PASSAGE FOR REVIEW

┌────────

Beddgelert man was roared on to victory as he took advantage of perfect weather conditions to win the 34th Snowdonia marathon.

Russell Bentley, who relocated to Beddgelert from Kent, recorded an impressive time of 2:35:05 seeing off nearest rival Daniel Jones on 2:36:48.

Bentley showed his supremacy in the early miles setting a steady pace on the climb to Pen Y Pass establishing a lead of 40 seconds. Despite pressure from Jones and third placed Rob Bridges in the middle stages, 35 year-old Bentley held his nerve to be the first to cross the finish line and collect the Snowdonia marathon Eryri trophy.

Mr Bentley said: “I am so pleased. But that was tough. It was the toughest race I have ever done! I’m delighted to win and I wasn’t aware that they were closing in on me at the finish. But hey, I’ve done it. It means so much for me to win this race, I live locally and my children are growing up in Wales, learning Welsh, so today I am very, very proud!”

Joanne Nelson was first place for the women clocking a time of 3:03:59 for Darwen Dashers RC.

Nelson showed her fluidity and strength at mile 24 as she stretched her lead to more than one minute as the finish on Llanberis High Street approached.

└────────

EXTRACTED RECORDS

┌────────

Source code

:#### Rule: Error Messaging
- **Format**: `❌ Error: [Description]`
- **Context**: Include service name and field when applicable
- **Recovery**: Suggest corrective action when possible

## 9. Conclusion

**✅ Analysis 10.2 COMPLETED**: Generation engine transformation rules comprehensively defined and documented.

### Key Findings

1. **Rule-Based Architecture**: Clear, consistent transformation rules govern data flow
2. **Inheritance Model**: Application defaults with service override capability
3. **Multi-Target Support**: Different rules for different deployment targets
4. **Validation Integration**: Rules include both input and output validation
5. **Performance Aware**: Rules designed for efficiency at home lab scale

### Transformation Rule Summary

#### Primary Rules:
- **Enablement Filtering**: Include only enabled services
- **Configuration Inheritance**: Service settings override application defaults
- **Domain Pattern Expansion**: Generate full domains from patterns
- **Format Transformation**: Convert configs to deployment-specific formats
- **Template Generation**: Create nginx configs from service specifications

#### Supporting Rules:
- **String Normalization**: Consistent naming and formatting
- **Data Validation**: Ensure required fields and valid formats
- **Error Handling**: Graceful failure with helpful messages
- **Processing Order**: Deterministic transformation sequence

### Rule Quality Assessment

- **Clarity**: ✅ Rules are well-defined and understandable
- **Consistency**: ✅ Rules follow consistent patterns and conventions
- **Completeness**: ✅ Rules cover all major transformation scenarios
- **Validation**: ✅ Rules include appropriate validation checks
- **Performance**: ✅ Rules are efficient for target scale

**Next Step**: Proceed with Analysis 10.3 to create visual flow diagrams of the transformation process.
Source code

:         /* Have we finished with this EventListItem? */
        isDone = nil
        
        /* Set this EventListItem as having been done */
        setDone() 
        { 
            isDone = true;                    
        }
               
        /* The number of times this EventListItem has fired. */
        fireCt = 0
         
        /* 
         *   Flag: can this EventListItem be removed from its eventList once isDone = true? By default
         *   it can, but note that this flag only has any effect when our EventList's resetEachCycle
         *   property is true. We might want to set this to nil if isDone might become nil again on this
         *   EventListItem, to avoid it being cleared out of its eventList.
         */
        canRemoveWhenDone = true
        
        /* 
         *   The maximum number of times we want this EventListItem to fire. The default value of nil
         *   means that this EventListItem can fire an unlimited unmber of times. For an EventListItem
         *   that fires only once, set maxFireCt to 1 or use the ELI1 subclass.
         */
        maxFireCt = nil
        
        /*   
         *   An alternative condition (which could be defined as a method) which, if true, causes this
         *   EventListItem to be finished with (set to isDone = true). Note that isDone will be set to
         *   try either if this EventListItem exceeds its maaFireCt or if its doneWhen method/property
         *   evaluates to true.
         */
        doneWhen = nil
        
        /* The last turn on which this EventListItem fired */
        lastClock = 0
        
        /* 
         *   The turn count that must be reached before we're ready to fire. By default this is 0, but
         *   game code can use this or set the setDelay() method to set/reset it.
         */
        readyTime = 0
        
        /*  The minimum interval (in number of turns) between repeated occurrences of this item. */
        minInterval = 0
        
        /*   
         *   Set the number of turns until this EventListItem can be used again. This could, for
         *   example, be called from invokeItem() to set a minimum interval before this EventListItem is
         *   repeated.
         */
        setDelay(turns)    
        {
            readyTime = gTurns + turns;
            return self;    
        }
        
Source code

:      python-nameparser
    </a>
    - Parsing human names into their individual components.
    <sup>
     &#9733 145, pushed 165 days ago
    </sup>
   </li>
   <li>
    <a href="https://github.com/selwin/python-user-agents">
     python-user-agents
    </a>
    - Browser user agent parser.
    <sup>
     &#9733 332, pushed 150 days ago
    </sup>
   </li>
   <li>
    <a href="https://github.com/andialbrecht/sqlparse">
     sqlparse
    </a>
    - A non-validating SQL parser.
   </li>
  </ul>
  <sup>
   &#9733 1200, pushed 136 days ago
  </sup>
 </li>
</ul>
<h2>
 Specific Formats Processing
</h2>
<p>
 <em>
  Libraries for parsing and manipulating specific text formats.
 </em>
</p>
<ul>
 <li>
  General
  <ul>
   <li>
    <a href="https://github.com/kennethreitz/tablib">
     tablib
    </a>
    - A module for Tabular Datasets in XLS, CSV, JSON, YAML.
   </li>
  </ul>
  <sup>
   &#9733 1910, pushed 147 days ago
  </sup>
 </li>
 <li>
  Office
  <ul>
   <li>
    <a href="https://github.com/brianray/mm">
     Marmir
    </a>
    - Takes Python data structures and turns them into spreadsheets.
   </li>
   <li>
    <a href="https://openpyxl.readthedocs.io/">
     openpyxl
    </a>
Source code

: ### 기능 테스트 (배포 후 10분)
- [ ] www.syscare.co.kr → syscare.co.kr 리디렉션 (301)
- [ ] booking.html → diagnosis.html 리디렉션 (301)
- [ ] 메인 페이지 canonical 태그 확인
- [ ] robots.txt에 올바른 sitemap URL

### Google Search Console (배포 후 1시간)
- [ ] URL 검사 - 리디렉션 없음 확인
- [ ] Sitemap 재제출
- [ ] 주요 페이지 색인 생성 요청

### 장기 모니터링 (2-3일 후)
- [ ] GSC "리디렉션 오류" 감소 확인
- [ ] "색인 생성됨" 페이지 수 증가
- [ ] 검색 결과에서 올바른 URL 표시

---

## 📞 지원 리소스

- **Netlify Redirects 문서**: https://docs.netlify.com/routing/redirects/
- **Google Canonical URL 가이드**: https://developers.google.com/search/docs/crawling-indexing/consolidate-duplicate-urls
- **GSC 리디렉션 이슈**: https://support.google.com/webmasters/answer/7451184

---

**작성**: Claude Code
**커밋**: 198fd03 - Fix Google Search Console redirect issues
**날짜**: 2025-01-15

└────────

TO DO
1. Name every runner mentioned in the Snowdonia marathon report.
2. Carry the Snowdonia marathon report forward from its final sentence.

ACTIVITY ANSWERS
1. Russell Bentley, Daniel Jones, Rob Bridges, Joanne Nelson

2.
Racing to the win in a superb new course record of 3:03:59, Nelson was ecstatic as the realisation of her achievement became reality.

She said: “Wow! It’s an amazing feeling to know that I have won this race. After last year I thought I really wanted to come back to try and win it, and I have! Plus I have taken the course record too. It just feels so good. The race is just fantastic, the course, the weather today was brilliant too and the support all the way around is unbelievable.”

Race organiser Jayne Lloyd thanked all those involved as she looked forward to next year’s event.

She said: ““Every year the support gets better on the route, every year I am astounded by how much effort people put in to make it happen, and every year I think that we have the most awesome bunch of runners in the world taking part. Diolch o galon!”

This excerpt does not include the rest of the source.